The definition of a locus with shared/unique haplotypes can be broadened by using the --partial option so that all loci with at least one shared/unique haplotype, respectively, are taken into account. In Table 1 for instance, locus C is a partially informative locus in the pair Sample1 vs Sample3 because these samples have one shared haplotype (i.e. haplotype 00) and one haplotype unique to Sample3 (i.e. haplotype 10) on locus C. The script also calculates the number of sample pairs for which a locus is informative (contains discriminatory haplotypes). These numbers can be useful if subsets of loci must be created for downstream data analyses (like diagnostic markers to identify individuals). If an informative locus is defined based on unique haplotypes, then the sample names with only unique haplotypes in all sample pairs (--partial = FALSE) or with a unique combination of haplotypes (--partial = TRUE) are also identified for each locus.

References

Dice, L. R. (1945). Measures of the Amount of Ecological Association between Species. Ecology, 26(3), 297-302. https://doi.org/10.2307/1932409
Huson, D. H. & Bryant, D. (2006). Application of Phylogenetic Networks in Evolutionary Studies. Molecular Biology and Evolution, 23(2), 254-267. https://doi.org/10.1093/molbev/msj030
Jaccard, P. (1912). The distribution of the flora in the Alpine zone. New Phytologist, 11(2), 37-50. https://doi.org/10.1111/j.1469-8137.1912.tb05611.x
Ochiai, A. (1980).
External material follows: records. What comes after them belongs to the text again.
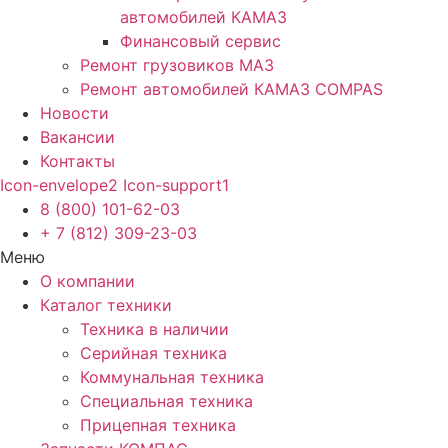
автомобилей КАМАЗ
Финансовый сервис
Ремонт грузовиков МАЗ
Ремонт автомобилей КАМАЗ COMPAS
Новости
Вакансии
Контакты
Icon-envelope2
Icon-support1
8 (800) 101-62-03
+ 7 (812) 309-23-03
Меню
О компании
Каталог техники
Техника в наличии
Серийная техника
Коммунальная техника
Специальная техника
Прицепная техника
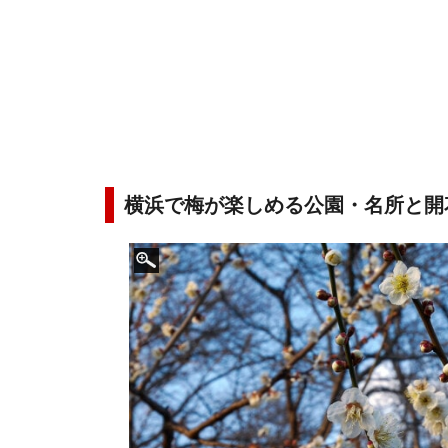
横浜で梅が楽しめる公園・名所と開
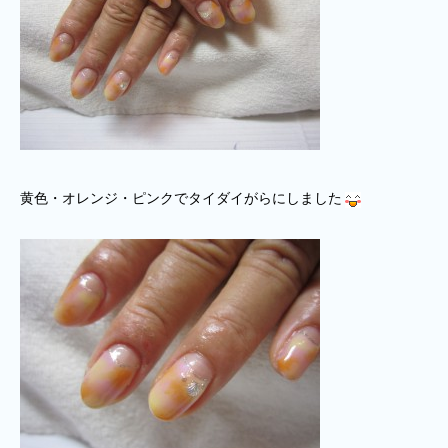
黄色・オレンジ・ピンクでタイダイがらにしました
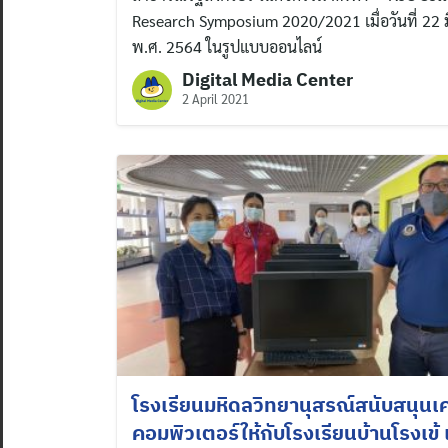
Research Symposium 2020/2021 เมื่อวันที่ 22
พ.ศ. 2564 ในรูปแบบออนไลน์
Digital Media Center
2 April 2021
โรงเรียนมหิดลวิทยานุสรณ์สนับสนุนเค
คอมพิวเตอร์ให้กับโรงเรียนบ้านโรงเข้ เพ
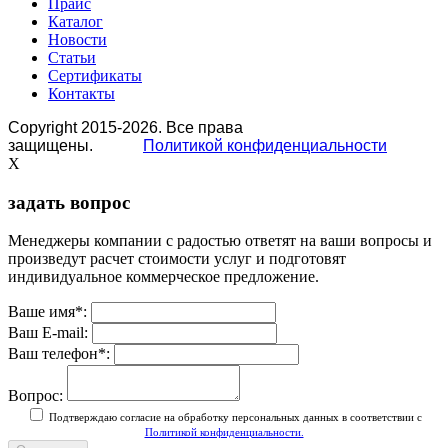
Прайс
Каталог
Новости
Статьи
Сертификаты
Контакты
Copyright 2015-2026. Все права
защищены.
Политикой конфиденциальности
X
задать вопрос
Менеджеры компании с радостью ответят на ваши вопросы и
произведут расчет стоимости услуг и подготовят
индивидуальное коммерческое предложение.
Ваше имя
*
:
Ваш E-mail:
Ваш телефон
*
:
Вопрос:
Подтверждаю согласие на обработку персональных данных в соответствии с
Политикой конфиденциальности.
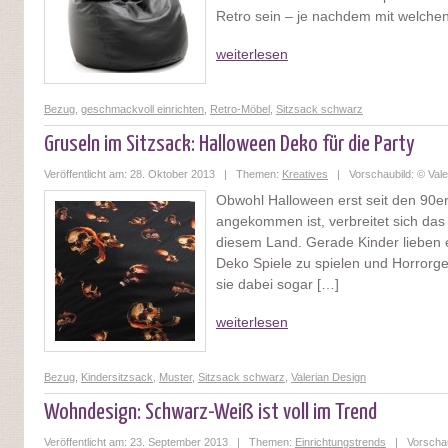
Retro sein – je nachdem mit welchen
weiterlesen
Bezug
,
geschmackvoll einrichten
,
Retro-Möbel
,
Sitzsack schwarz
Gruseln im Sitzsack: Halloween Deko für die Party
Veröffentlicht am: 28. Oktober 2013 | Themen:
Kreatives
| Vorschaubild: © Vale
Obwohl Halloween erst seit den 90e
angekommen ist, verbreitet sich das
diesem Land. Gerade Kinder lieben e
Deko Spiele zu spielen und Horrorg
sie dabei sogar […]
weiterlesen
Bezug
,
Kindersitzsack
,
Muster
,
Sitzsack schwarz
,
Valerian Design
Wohndesign: Schwarz-Weiß ist voll im Trend
Veröffentlicht am: 23. September 2013 | Themen:
Einrichtungstrends
| Vorschaubi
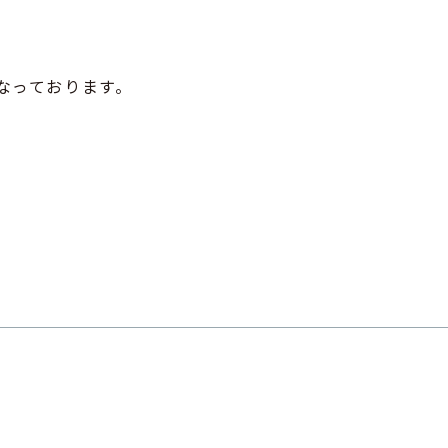
なっております。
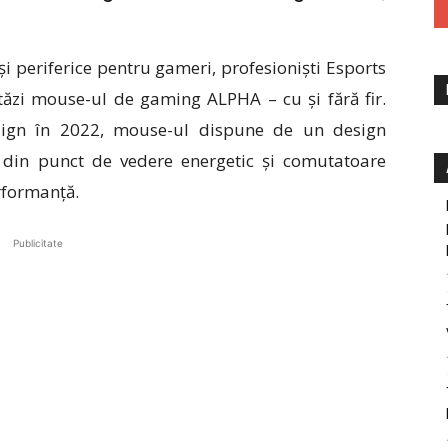
și periferice pentru
gameri
, profesioniști Esports
astăzi mouse-ul de gaming ALPHA
– cu și fără fir
.
sign în 2022, mouse-ul dispune de un design
 din punct de vedere energetic și comutatoare
formanță.
Publicitate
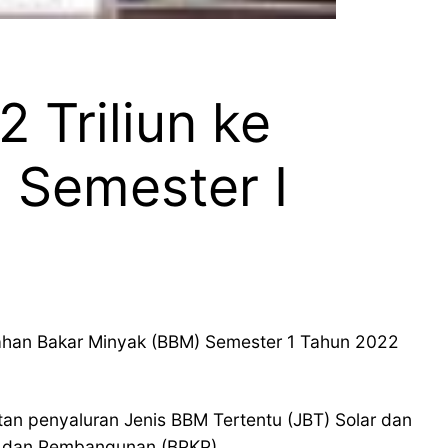
 Triliun ke
 Semester I
ahan Bakar Minyak (BBM) Semester 1 Tahun 2022
tan penyaluran Jenis BBM Tertentu (JBT) Solar dan
n dan Pembangunan (BPKP).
Zoogeographical Studies on the Soleoid Fishes Found in Japan and Its Neighbouring Regions - II. Bulletin of the Japanese Society of Scientific Fisheries, 22(9), 526–530. https://doi.org/10.15080/agcjchikyukagaku.58.4_256
Paradis, E. & Schliep, K. 2018. ape 5.0: an environment for modern phylogenetics and evolutionary analyses in R. Bioinformatics 35(3): 526-528. https://doi.org/10.1093/bioinformatics/bty633
R Core Team (2020). R: A language and environment for statistical computing. R Foundation for Statistical Computing, Vienna, Austria. URL https://www.R-project.org/
Sørensen, T. (1948). A Method of Establishing Groups of Equal Amplitude in Plant Sociology based on Similarity of Species Content and its Application to Analyses of the Vegetation on Danish Commons. Kongelige Danske Videnskabernes Selskab, 5(4), 1–34.